In hoger beroep heeft appellant zijn in de bezwaar- en beroepsfase aangevoerde gronden herhaald. Appellant heeft primair gesteld dat hij volledig en duurzaam arbeidsongeschikt is, zodat hij recht heeft op een IVA-uitkering. Subsidiair heeft appellant gesteld dat in de FML van 24 september 2021 meer psychische en fysieke beperkingen opgenomen moeten worden, en een urenbeperking. De verzekeringsarts is uitgegaan van de diagnoses COPD Gold II met hyperinflatie en diffusiestoornis, spanningsklachten, DD aanpassingsstoornis en haemorroïden, die volgens appellant tot meer fysieke beperkingen moeten leiden. Ter onderbouwing van de stelling dat sprake moet zijn van meer psychische beperkingen heeft appellant verwezen naar informatie van 6 juni 2017 van Argonaut, waarin onder andere staat vermeld dat sprake is van een chronische psychiatrische aandoening, met betrekking tot stemmings- en persoonlijkheidsstoornis.

(Verzamelde gegevensitems)

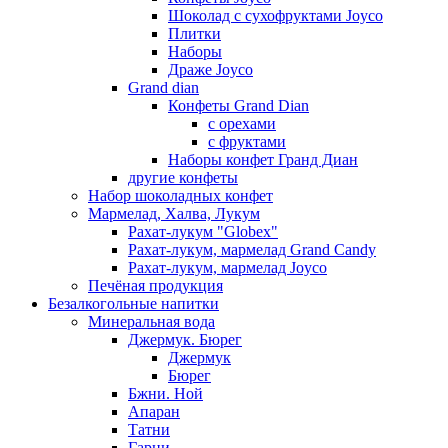
Шоколад с сухофруктами Joyco
Плитки
Наборы
Драже Joyco
Grand dian
Конфеты Grand Dian
с орехами
с фруктами
Наборы конфет Гранд Диан
другие конфеты
Набор шоколадных конфет
Мармелад, Халва, Лукум
Рахат-лукум "Globex"
Рахат-лукум, мармелад Grand Candy
Рахат-лукум, мармелад Joyco
Печёная продукция
Безалкогольные напитки
Минеральная вода
Джермук. Бюрег
Джермук
Бюрег
Бжни. Ной
Апаран
Татни
Гарни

Opdracht: Geef de tekst over het hoger beroep van appellant volledig en woordelijk opnieuw weer. De items zijn los materiaal naast de tekst.

Schriftelijk antwoord:
In hoger beroep heeft appellant zijn in de bezwaar- en beroepsfase aangevoerde gronden herhaald. Appellant heeft primair gesteld dat hij volledig en duurzaam arbeidsongeschikt is, zodat hij recht heeft op een IVA-uitkering. Subsidiair heeft appellant gesteld dat in de FML van 24 september 2021 meer psychische en fysieke beperkingen opgenomen moeten worden, en een urenbeperking. De verzekeringsarts is uitgegaan van de diagnoses COPD Gold II met hyperinflatie en diffusiestoornis, spanningsklachten, DD aanpassingsstoornis en haemorroïden, die volgens appellant tot meer fysieke beperkingen moeten leiden. Ter onderbouwing van de stelling dat sprake moet zijn van meer psychische beperkingen heeft appellant verwezen naar informatie van 6 juni 2017 van Argonaut, waarin onder andere staat vermeld dat sprake is van een chronische psychiatrische aandoening, met betrekking tot stemmings- en persoonlijkheidsstoornis.